A referida degenerescência, no entanto, nasce da incapacidade de “O Doutrinador” de atribuir maior complexidade aos seus personagens, talvez o maior mérito de “Tropa de Elite”. Nascimento é uma figura dúbia, cujos atos geram consequências concretas (nem sempre desejadas) nos que o cercam. Ele e seu pupilo, Matias (André Ramiro), perdem relações afetivas em razão de escolhas violentas que fazem. E, vale lembrar, todo o ódio ao “sistema” manifesto pelo primeiro personagem é canalizado, ao final de “Tropa de Elite 2”, para a atuação na própria política, reconhecida como forma mais efetiva de luta contra a corrupção. As perdas de Miguel, por outro lado, se dão antes de sua transformação em Doutrinador: o filme já começa com o protagonista divorciado e a morte violenta da filha é o gatilho para sua atuação como vingador mascarado. Na verdade, ele até ganha uma nova relação ao longo da história: a amizade com a hacker Nina (Tainá Medina), que o ajuda na missão de eliminar políticos corruptos.

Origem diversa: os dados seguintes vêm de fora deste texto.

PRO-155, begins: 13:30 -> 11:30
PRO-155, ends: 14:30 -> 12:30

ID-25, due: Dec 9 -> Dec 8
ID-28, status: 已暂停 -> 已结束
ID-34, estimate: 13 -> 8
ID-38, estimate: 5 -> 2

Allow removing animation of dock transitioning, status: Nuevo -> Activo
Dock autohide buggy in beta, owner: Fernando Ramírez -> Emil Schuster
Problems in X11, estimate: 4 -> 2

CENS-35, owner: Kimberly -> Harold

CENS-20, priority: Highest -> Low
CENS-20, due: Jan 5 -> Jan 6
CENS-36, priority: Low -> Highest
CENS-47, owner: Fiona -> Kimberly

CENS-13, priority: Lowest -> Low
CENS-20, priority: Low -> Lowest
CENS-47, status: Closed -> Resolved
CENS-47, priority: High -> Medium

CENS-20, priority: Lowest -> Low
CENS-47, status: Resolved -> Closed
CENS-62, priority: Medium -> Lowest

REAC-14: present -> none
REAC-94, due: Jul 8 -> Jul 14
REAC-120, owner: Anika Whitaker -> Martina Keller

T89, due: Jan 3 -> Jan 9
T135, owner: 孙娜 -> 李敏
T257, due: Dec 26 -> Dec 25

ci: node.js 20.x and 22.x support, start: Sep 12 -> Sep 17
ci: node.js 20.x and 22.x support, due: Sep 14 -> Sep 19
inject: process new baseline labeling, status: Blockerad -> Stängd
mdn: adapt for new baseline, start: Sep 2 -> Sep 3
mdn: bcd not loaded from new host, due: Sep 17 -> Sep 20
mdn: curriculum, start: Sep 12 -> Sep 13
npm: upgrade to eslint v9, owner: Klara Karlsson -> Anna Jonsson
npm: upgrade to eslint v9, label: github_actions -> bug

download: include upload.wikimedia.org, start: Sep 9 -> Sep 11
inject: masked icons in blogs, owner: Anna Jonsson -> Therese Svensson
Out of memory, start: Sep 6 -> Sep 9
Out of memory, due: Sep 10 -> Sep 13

Mas, exceção feita a essa significativa conclusão de “Tropa de Elite 2”, de fato parece possível aproximar “O Doutrinador” dos dois filmes de Padilha, como também de “Polícia Federal – A Lei é Para Todos”, de “O Candidato Honesto” e sua continuação e de “O Mecanismo” num aspecto talvez determinante para a ascensão de Bolsonaro ao poder: a representação estereotipada dos políticos. Os corruptos, em todos esses filmes, são glutões que vivem nababescamente e gargalham enquanto enchem os bolsos com dinheiro público. Os poucos honestos, caso do deputado Fraga (Irandhir Santos) de “Tropa de Elite 2”, são sonhadores indignados, apegados a seus ideais. Não há muito espaço para nuances na construção desses personagens.
Essa visão da política brasileira como meio povoado por homens e mulheres desprezíveis, repulsivos e criminosos, ainda que guarde, claro, alguma semelhança com a realidade (algo explicitado nas imagens da votação do impeachment de Dilma Rousseff e nos documentários realizados sobre esse processo), alimenta a descrença nas instituições e a expectativa em torno de um salvador capaz de moralizá-las impondo autoridade com a violência necessária. Nesse sentido, o culto a Bolsonaro (mas também ao juiz, e agora ministro, Sérgio Moro) guarda semelhanças com as conhecidas celebrações, pela plateia, dos atos de Nascimento e com a forma positiva como “O Doutrinador” apresenta seu herói.